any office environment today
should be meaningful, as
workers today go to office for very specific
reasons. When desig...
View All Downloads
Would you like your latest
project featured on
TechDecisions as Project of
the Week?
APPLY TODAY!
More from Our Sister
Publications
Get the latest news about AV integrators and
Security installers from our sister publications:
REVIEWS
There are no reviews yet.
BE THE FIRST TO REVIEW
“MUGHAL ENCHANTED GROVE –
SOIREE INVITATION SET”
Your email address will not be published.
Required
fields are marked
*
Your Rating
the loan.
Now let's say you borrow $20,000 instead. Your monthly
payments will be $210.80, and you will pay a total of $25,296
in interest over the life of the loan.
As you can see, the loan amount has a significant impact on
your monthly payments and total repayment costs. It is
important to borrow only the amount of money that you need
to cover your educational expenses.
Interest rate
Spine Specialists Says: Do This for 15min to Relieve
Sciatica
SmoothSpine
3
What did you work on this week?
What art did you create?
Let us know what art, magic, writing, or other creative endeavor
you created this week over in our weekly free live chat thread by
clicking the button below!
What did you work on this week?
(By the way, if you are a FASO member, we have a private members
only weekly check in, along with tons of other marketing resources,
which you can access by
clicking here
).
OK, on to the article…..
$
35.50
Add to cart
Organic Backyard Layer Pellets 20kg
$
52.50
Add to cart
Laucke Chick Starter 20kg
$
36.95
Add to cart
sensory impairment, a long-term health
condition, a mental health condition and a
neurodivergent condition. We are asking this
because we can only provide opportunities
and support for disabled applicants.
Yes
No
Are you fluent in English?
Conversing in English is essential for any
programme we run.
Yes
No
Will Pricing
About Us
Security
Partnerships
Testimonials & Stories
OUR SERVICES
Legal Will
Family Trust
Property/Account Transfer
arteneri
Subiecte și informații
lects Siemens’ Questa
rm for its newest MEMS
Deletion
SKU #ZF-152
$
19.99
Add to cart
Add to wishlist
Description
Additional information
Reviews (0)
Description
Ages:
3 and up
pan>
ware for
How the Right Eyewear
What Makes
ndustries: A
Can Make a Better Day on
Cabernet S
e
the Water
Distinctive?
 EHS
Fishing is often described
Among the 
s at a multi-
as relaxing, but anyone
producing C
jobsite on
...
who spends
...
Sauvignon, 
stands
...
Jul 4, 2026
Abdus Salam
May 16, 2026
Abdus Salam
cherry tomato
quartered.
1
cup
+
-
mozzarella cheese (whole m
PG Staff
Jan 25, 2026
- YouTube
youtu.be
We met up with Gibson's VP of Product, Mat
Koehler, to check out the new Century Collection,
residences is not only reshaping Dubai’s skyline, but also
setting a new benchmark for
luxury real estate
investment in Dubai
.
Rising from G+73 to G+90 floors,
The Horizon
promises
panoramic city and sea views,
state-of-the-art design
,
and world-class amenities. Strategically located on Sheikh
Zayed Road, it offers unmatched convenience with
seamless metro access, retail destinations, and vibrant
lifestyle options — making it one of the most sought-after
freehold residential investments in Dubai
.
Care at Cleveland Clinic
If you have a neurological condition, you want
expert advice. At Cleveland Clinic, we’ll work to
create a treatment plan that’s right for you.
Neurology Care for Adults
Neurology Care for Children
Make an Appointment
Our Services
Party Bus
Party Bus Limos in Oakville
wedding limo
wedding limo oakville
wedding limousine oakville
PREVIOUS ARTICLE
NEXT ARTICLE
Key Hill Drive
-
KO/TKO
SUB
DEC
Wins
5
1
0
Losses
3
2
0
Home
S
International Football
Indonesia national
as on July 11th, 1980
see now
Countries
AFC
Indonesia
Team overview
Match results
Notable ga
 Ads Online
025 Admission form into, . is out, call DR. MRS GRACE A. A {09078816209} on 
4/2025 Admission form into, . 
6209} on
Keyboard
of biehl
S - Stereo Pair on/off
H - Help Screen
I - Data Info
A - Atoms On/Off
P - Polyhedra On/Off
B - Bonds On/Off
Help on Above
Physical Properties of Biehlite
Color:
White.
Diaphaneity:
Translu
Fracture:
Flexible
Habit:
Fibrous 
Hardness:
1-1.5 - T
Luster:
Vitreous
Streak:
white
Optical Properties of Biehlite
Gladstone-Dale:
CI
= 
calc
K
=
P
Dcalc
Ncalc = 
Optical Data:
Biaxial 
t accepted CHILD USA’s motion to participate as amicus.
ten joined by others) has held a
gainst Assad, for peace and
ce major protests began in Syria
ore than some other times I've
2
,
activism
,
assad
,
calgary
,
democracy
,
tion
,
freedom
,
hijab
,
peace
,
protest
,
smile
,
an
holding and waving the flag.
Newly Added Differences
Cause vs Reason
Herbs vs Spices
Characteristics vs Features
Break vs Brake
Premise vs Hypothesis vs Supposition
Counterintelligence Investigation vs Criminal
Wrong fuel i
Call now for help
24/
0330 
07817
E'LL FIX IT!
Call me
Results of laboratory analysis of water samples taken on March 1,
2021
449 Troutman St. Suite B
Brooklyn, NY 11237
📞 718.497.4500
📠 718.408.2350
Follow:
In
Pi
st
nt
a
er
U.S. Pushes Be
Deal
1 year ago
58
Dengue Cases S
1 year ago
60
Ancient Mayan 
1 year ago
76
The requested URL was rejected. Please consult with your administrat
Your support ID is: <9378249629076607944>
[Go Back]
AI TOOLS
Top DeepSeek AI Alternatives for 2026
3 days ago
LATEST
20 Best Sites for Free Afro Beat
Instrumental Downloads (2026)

→ The problem: List each line of the records that holds the string "total".

→ Task response:
payments will be $210.80, and you will pay a total of $25,296
your monthly payments and total repayment costs. It is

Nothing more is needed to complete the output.